Star Trek(30)
June 14, 2164
Planetoid “Babel,” orbiting Gliese 283 B
Director Sedra Hemnask of the Rigelian Trade Commission surveyed the barren surface beyond the viewport of Babel Station’s reception dome: an expanse of cratered rock and regolith dimly illuminated by the tiny red dwarf it orbited, half of an obscure, unclaimed binary system whose primary star had long ago sloughed off its atmosphere and left behind a white-dwarf corpse and a smattering of burned, lifeless worlds. “An unlikely soil,” she mused, “for sowing the seeds of new nations.”
“I see what you mean,” Jonathan Archer told the Zami Rigelian as he gazed out the port with her. “But it’s got quite a history behind it.”
“Really?” Her large green eyes lit up with interest.
He smiled and began to tell the story. Interstellar histories that were half-legend told of a pair of starfaring civilizations, Menthar and Promellia, locked in an intractable holy war for generations. Some eight centuries ago, after their worlds had been devastated and their populations reduced largely to refugee fleets, a last-ditch peacemaking effort was undertaken. Both sides recruited a neutral race to build an outpost on a lifeless subplanet in a small, dead star system hundreds of light-years from either species’ territory—a place that neither side would have any reason to fight over, and where they could negotiate far removed from factions seeking to co-opt them or sabotage their efforts. This outpost, they hoped, would be the site of a decisive peace conference that would save both civilizations from extinction.
Yet before the outpost was even completed, the Menthar and Promellian fleets had converged almost by accident around the final surviving colony, in an as-yet-undiscovered system that the histories called Orelious. The resultant unplanned battle had escalated to the point that both sides had gone all in, every surviving ship called in as reinforcements. Even the peacemakers had been grimly obliged to join the fight in defense of the few survivors. “And nobody in local space ever heard from them again,” Archer finished. “Some legends say they both got caught by a doomsday weapon that destroyed the planet they were fighting over. Some say one deliberately destroyed itself to take the others with them.”
“How awful.”
“Well, some historians think the survivors just scattered, finding new homes and taking new names. I hope that’s the case, but nobody knows for sure. All we know,” he said, gesturing around them, “is what they left us. A grand creation that fell apart because its creators couldn’t get along. Like the Tower of Babel in Earth mythology.”
“Ahh, hence your code name for it,” Hemnask said. Pausing for thought, she smiled. “I can guess—this site is used for diplomatic talks as a reminder of the cost should those talks fail.”

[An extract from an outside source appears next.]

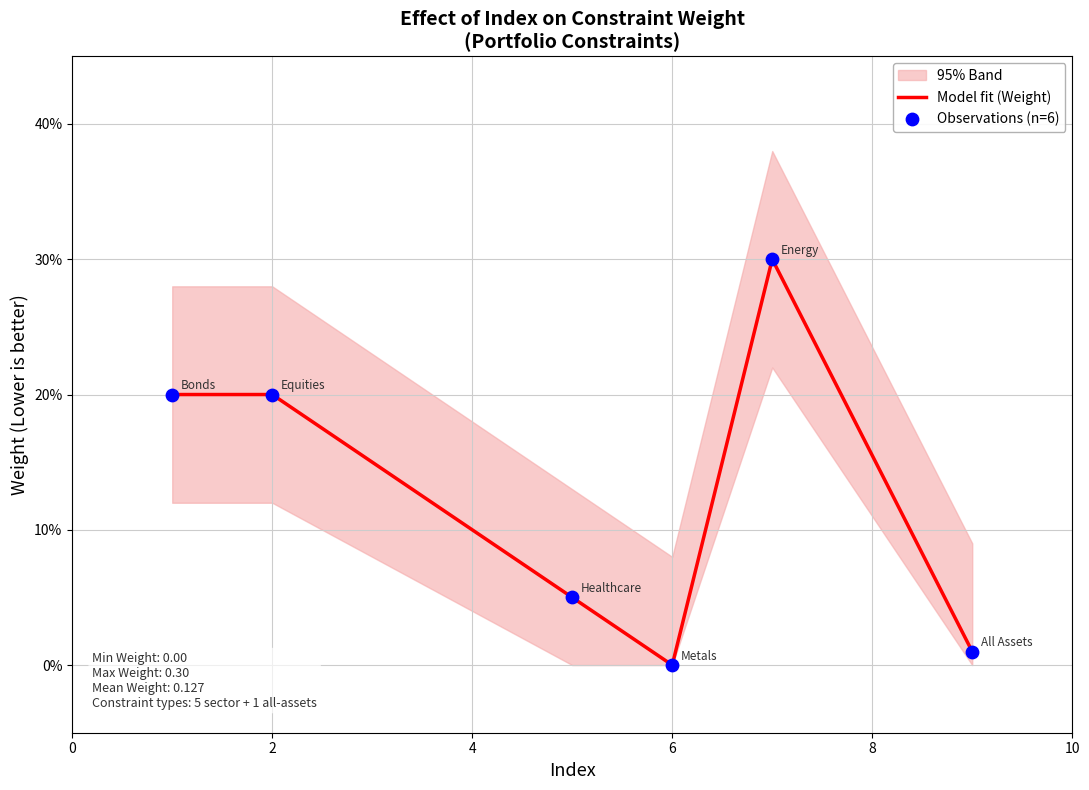

Which series reaches the minimum Y coordinate?

Model fit (Weight)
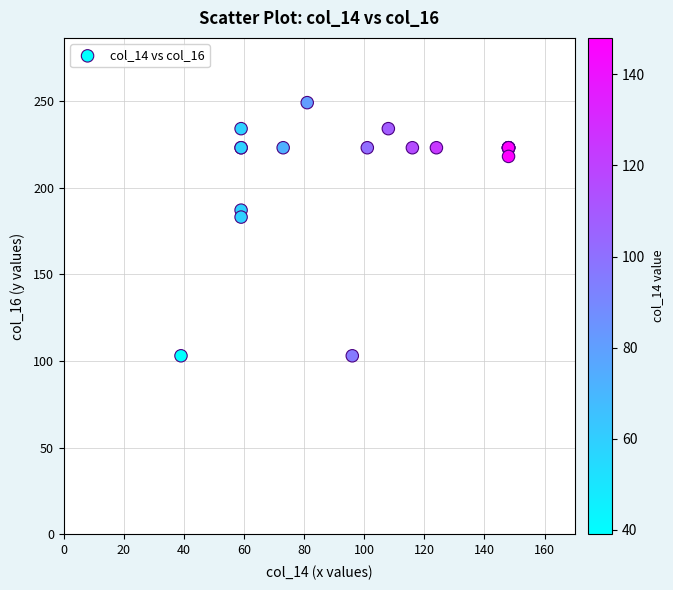

What Y value in the scatter plot is closest to 176?

183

“Exactly,” Archer replied, impressed by her sharp mind. “Starting about four centuries ago with the Ramatis Choral Debates. The people of Ramatis succeeded in staving off war and are admired as great diplomats to this day. Since then, a number of civilizations have used Babel as neutral ground to hash out their differences and negotiate treaties. Like the Andorians and Tellarites a decade ago, when they asked Earth to mediate a trade dispute.” He told her how the Romulan stealth attacks intended to disrupt that conference had backfired, prompting Earth, Andoria, Tellar, and Vulcan to come together against their common foe. Those first Babel talks had led to the formation of the Coalition of Planets the following year; then, after the war, the planetoid had hosted the preliminary talks for the formation of the Federation—although the final signing ceremony had been held on Earth, since founding a nation here would have undermined the sanctity of this neutral ground.

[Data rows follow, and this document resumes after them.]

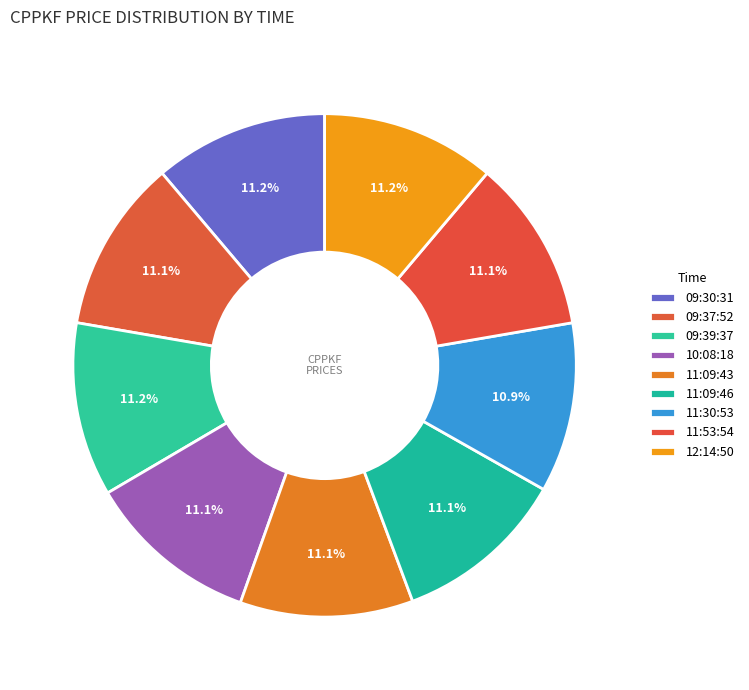

How many slices are in this pie chart?

9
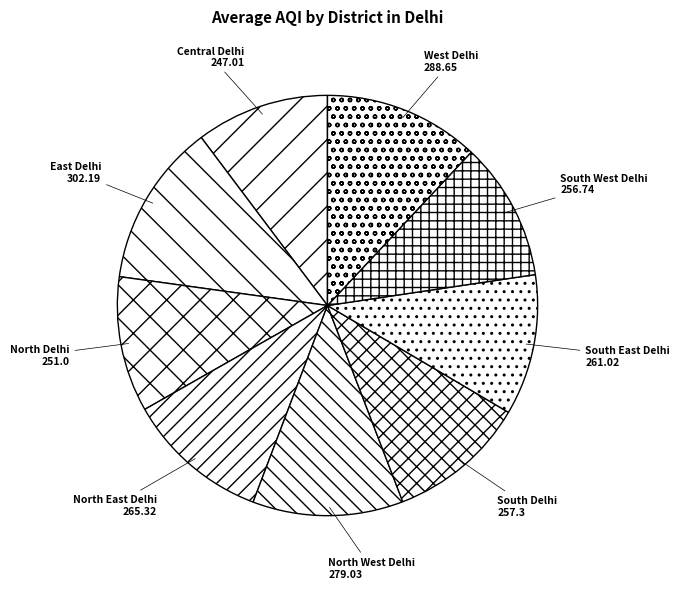

What is the largest slice in the pie chart?

East Delhi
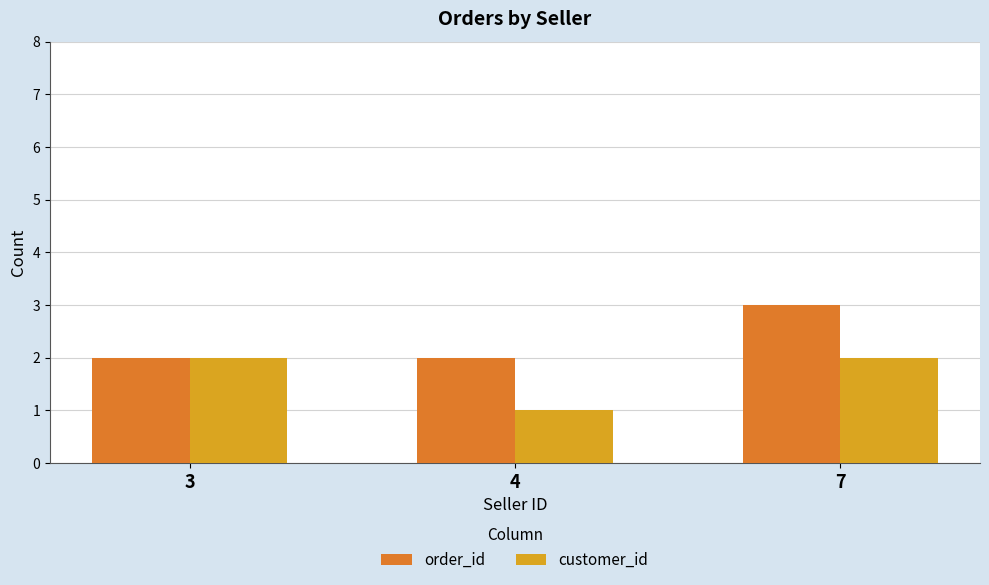

What are all the series names shown in the legend?

order_id, customer_id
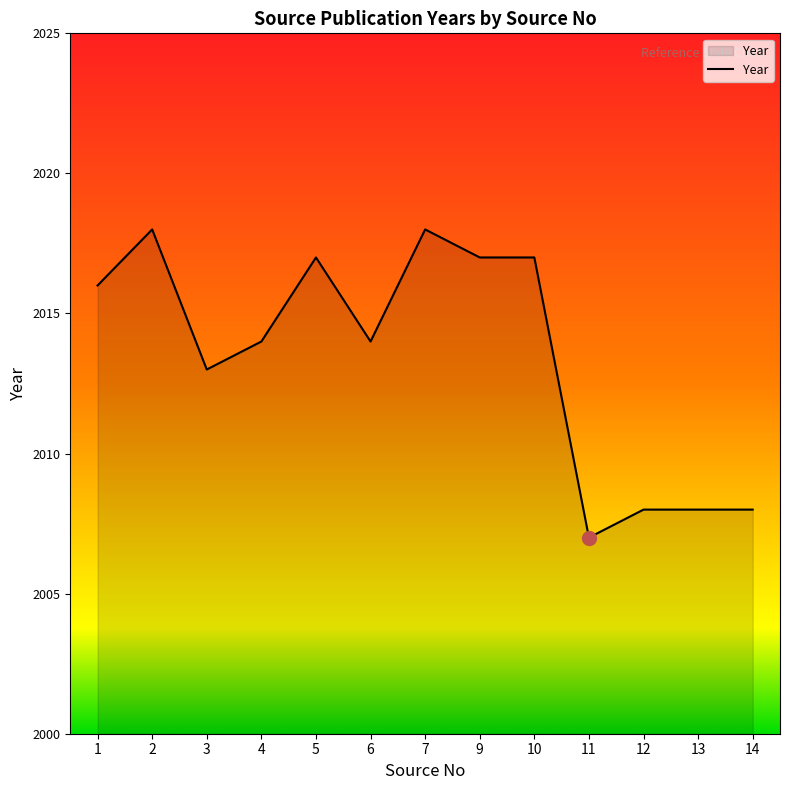

Where is the first local minimum?

3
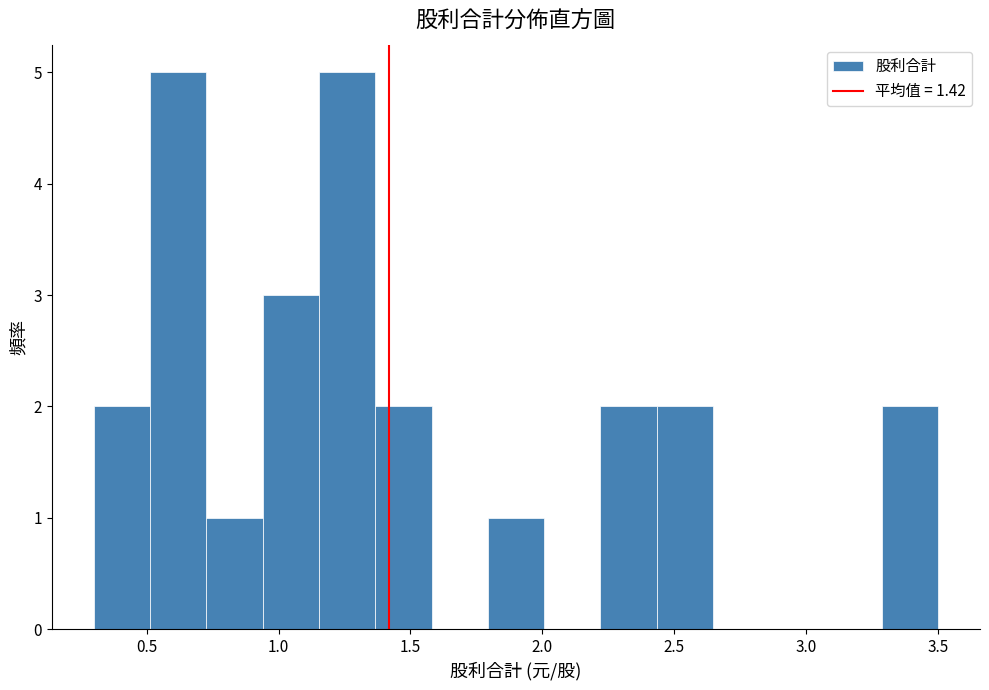

Reading left to right, transcribe this chart: for each bar, give the range it covers on the x-axis and its height. Neither the bar edges nor the heights are printed on the chart, so give them approximately, as read against the axes.

0.30 to 0.50: 2
0.50 to 0.75: 5
0.75 to 0.95: 1
0.95 to 1.15: 3
1.15 to 1.35: 5
1.35 to 1.60: 2
1.60 to 1.80: 0
1.80 to 2.00: 1
2.00 to 2.20: 0
2.20 to 2.45: 2
2.45 to 2.65: 2
2.65 to 2.85: 0
2.85 to 3.05: 0
3.05 to 3.30: 0
3.30 to 3.50: 2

“It’s wise to have such reminders of history’s grim lessons,” Hemnask told him. “The Governing Board is based in Tregon for much the same reason. Centuries ago, it was the site of a great massacre of my Zami ancestors by the Jelna. My people had only been on Five for a few generations then, and when Rigelian fever spread across both our worlds, the Jelna came to see aliens as unclean and drove us from their cities. The fact that the fever ravaged Four even worse mattered little to them. And by driving us out, they probably delayed a cure, for it was Zami physicians who eventually discovered how to treat the fever with ryetalyn. Tregon has stood ever since as an object lesson for tolerance and cooperation. It reminds us that all our people are equally Rigelian, whatever world they come from.”

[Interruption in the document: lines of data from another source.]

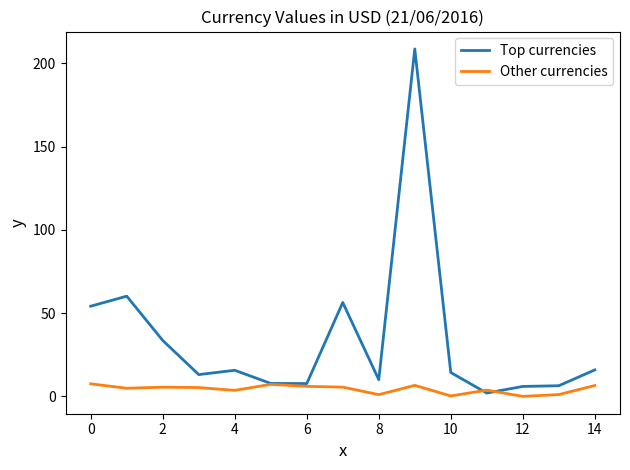

Does the chart display data point markers on the line(s)?

No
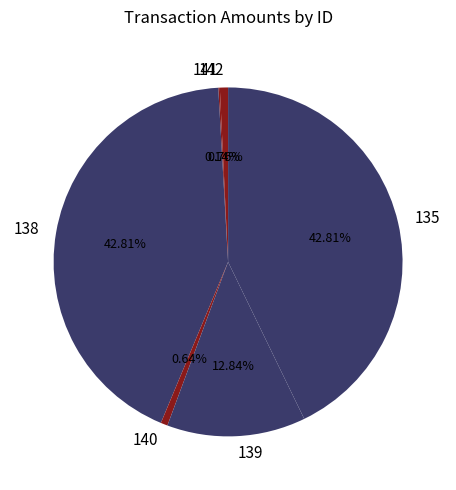

Is the sum of 135 and 138 greater than half?

Yes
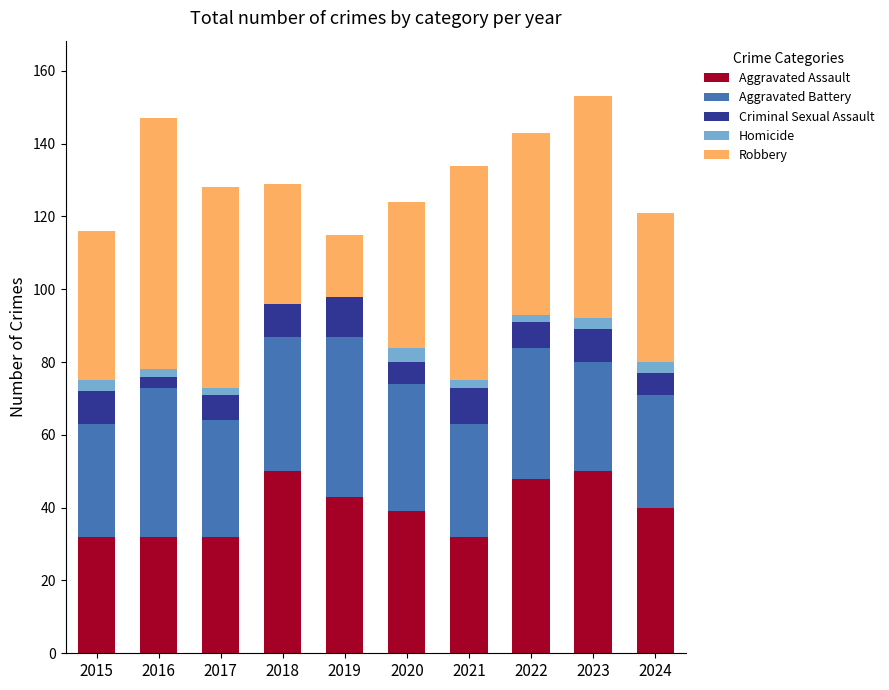

True or false: Aggravated Assault has a value of 81 at 2018.

False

Archer’s appreciative reply was drowned out by shouting from nearby. He turned to see Rogra jav Baur, the Tellarite ambassador, engaged in a vocal confrontation with his counterpart from Mars, Mikhail Kamenev, while the Earth and Alpha Centauri delegates stood on their respective flanks. “Excuse me,” he said to Hemnask, embarrassed that the representatives of his own Federation evidently needed a refresher in that same lesson.